Oleh: Redaksi@pagiterkini.com
OPINI, Di balik gemerlap lampu malam Gempol9, tersimpan kisah getir yang tak banyak diketahui publik. Sebuah tempat yang awalnya hanya menjadi ruang berkumpul, karaoke sederhana, dan pelarian dari penatnya kehidupan, kini berubah menjadi objek serangan bertubi-tubi dari media, aktivis, bahkan beberapa organisasi. Tempat itu adalah Gempol9.
Ironis, ketika yang dicari adalah keadilan, tapi yang ditegakkan justru prasangka. Gempol9 tidak lebih dari sebuah warkop hiburan, bukan tempat esek-esek seperti yang ramai diberitakan. Namun entah mengapa, tudingan demi tudingan terus mengarah ke sana, seolah hanya mereka satu-satunya yang patut disalahkan.
Sebagai media yang menjunjung nilai kebenaran, kami merasa perlu menggali lebih dalam. Bukan untuk membela, tapi untuk mendengar. Karena seringkali, suara-suara yang tersudut justru tidak pernah diberi ruang bicara.
Dan ketika kami mendengar langsung dari pihak yang mengelola Gempol9, kami justru menemukan sisi lain dari sebuah realitas yang selama ini tertutupi, kekecewaan, kecemburuan, dan permainan kepentingan yang rumit. Ada mantan “orang dalam” yang kini menyerang, ada oknum yang dulu menikmati fasilitas secara gratis kini menjadi vokal di media, bahkan mengancam.

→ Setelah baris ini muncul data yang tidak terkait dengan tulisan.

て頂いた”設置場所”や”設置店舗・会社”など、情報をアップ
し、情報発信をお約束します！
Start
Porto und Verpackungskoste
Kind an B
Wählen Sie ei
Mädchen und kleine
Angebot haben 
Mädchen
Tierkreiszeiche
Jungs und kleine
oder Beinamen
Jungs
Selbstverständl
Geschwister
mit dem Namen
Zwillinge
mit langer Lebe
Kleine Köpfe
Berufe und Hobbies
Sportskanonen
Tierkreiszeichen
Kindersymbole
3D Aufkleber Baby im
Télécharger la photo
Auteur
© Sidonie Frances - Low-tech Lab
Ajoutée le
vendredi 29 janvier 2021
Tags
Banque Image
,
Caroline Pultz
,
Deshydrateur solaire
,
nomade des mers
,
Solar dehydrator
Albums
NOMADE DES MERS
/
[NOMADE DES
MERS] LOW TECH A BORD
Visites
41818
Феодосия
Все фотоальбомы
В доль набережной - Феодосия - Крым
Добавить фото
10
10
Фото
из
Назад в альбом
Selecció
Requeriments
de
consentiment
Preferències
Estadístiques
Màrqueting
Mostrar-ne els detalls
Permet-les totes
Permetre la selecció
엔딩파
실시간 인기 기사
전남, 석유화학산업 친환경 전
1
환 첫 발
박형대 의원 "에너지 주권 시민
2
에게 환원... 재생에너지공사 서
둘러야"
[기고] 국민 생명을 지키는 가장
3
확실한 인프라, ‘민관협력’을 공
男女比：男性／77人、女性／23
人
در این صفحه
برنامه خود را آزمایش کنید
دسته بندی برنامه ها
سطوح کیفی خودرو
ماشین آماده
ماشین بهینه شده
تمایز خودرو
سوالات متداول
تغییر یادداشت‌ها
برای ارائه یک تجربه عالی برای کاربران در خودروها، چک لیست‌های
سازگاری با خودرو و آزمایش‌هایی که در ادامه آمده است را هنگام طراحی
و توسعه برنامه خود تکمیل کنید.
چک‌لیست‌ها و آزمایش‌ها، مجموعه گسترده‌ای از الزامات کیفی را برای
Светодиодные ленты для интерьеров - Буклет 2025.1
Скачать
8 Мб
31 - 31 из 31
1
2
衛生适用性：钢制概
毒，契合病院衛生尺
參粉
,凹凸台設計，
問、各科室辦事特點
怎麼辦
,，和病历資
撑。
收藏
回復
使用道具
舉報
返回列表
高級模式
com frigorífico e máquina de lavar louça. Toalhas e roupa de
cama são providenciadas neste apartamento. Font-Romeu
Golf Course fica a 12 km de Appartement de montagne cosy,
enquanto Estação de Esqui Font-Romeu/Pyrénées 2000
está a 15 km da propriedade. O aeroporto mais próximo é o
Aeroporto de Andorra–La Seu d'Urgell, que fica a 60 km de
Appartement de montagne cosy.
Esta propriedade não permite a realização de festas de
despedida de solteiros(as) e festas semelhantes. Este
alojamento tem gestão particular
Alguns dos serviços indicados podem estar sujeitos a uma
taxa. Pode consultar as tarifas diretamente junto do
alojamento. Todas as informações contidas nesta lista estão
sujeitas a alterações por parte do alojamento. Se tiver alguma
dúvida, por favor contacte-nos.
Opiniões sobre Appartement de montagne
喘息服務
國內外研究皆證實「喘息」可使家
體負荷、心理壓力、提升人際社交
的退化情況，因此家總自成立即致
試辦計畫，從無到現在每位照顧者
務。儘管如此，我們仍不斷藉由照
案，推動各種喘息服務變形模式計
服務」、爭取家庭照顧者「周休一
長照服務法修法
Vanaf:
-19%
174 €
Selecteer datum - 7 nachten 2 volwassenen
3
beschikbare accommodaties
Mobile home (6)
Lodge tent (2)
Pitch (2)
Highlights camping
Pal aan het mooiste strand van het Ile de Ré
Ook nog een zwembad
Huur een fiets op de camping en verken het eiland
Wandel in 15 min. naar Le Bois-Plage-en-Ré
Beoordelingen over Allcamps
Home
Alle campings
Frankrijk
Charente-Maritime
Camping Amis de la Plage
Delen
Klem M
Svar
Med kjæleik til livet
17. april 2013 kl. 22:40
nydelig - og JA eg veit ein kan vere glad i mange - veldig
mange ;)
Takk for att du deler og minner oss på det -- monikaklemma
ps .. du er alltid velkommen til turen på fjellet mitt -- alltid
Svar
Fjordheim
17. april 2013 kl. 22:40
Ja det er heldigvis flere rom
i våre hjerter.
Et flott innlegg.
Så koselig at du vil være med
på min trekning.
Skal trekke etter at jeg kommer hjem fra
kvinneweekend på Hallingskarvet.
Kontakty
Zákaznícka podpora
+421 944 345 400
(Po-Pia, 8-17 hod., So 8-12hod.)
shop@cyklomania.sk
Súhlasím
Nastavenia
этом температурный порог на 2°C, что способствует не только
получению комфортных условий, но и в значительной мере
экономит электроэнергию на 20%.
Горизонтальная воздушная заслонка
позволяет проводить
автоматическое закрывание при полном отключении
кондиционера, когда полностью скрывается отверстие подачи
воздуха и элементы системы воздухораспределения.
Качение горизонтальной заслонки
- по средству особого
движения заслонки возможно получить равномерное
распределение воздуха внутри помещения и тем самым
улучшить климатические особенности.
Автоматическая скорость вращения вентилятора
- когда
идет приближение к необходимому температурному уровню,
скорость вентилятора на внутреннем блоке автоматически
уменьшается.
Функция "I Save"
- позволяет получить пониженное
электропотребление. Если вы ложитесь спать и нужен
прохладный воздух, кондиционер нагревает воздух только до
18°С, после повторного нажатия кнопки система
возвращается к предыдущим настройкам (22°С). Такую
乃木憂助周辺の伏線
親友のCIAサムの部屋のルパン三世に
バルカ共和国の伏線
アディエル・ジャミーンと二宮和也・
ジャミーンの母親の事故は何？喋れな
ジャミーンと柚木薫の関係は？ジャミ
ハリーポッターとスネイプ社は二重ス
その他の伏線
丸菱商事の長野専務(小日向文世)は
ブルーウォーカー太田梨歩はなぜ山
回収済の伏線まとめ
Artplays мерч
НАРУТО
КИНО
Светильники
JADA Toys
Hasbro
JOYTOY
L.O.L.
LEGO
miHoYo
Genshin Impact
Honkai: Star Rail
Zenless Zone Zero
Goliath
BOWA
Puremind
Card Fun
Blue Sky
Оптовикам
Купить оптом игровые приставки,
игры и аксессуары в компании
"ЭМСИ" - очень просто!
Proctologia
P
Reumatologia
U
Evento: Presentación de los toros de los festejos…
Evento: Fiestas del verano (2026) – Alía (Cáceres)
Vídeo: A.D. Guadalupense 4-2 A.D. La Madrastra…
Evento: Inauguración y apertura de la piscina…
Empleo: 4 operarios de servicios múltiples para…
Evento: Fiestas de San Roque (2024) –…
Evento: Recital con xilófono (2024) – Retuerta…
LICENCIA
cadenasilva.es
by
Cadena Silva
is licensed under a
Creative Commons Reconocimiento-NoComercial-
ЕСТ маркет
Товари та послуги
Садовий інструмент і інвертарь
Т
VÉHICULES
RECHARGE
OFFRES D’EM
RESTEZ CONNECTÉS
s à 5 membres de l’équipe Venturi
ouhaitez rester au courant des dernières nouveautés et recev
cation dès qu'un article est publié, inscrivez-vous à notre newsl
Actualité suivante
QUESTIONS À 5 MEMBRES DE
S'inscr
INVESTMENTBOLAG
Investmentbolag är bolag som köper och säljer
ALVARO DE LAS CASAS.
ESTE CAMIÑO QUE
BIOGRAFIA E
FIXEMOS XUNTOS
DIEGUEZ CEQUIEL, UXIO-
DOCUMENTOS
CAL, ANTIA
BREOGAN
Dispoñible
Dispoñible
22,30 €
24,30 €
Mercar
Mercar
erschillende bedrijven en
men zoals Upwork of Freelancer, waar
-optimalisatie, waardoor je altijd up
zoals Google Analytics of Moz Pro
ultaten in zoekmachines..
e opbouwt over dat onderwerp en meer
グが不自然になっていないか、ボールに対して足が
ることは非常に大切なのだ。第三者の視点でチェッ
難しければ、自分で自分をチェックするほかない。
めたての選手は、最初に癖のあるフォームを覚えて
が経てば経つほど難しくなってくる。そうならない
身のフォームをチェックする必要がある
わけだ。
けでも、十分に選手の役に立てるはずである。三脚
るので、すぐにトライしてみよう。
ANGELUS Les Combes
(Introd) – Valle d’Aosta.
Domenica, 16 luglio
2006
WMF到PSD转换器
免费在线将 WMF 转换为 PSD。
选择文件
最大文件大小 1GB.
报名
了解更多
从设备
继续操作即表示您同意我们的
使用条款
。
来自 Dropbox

Lebih menyedihkan lagi, ketika salah satu pengelola mengungkapkan, bahwa mereka siap ditindak jika memang salah. Tapi mereka juga meminta satu hal yang sangat manusiawi, keadilan yang adil.
Mengapa tempat-tempat yang terang-terangan menyediakan prostitusi seperti di Tretes atau Tangkis Gempol nyaris tak tersentuh? Mengapa media tidak segalak itu ke sana? Mengapa Gempol9, yang tidak pernah terbukti untuk saat ini melakukan pelanggaran serupa, justru jadi sasaran utama?
Pertanyaan-pertanyaan ini menggema seperti jerit yang tak didengar. Dan lebih parahnya, kita semua diam.
Ini bukan tentang membela tempat hiburan malam. Ini tentang membela keadilan. Jika negara hadir untuk menertibkan, maka penertiban harus dilakukan secara merata, tidak tebang pilih. Jika hukum ditegakkan, maka tegakkanlah secara menyeluruh, bukan karena tekanan, bukan karena selera pribadi, apalagi karena dendam yang bersembunyi di balik mikrofon.
Hari ini, Gempol9 mungkin hanya sebuah bangunan tinggi yang kini sepi karena stigma. Tapi di balik bangunan itu ada pekerja, ada keluarga, ada manusia yang menggantungkan hidup. Adakah yang peduli pada mereka?
Kita hidup di era keterbukaan informasi. Tapi terkadang, informasi bisa juga menjadi alat penghancur jika tidak digunakan dengan hati nurani. Mari kita kembali menata cara kita melihat, cara kita menulis, dan cara kita menegakkan kebenaran. Bukan karena kepentingan, tapi karena memang itu yang seharusnya.
Opini ini bukan untuk menutup mata terhadap pelanggaran, jika memang ada. Tapi untuk membuka mata bahwa di balik sorotan, selalu ada cerita yang belum kita dengar sepenuhnya.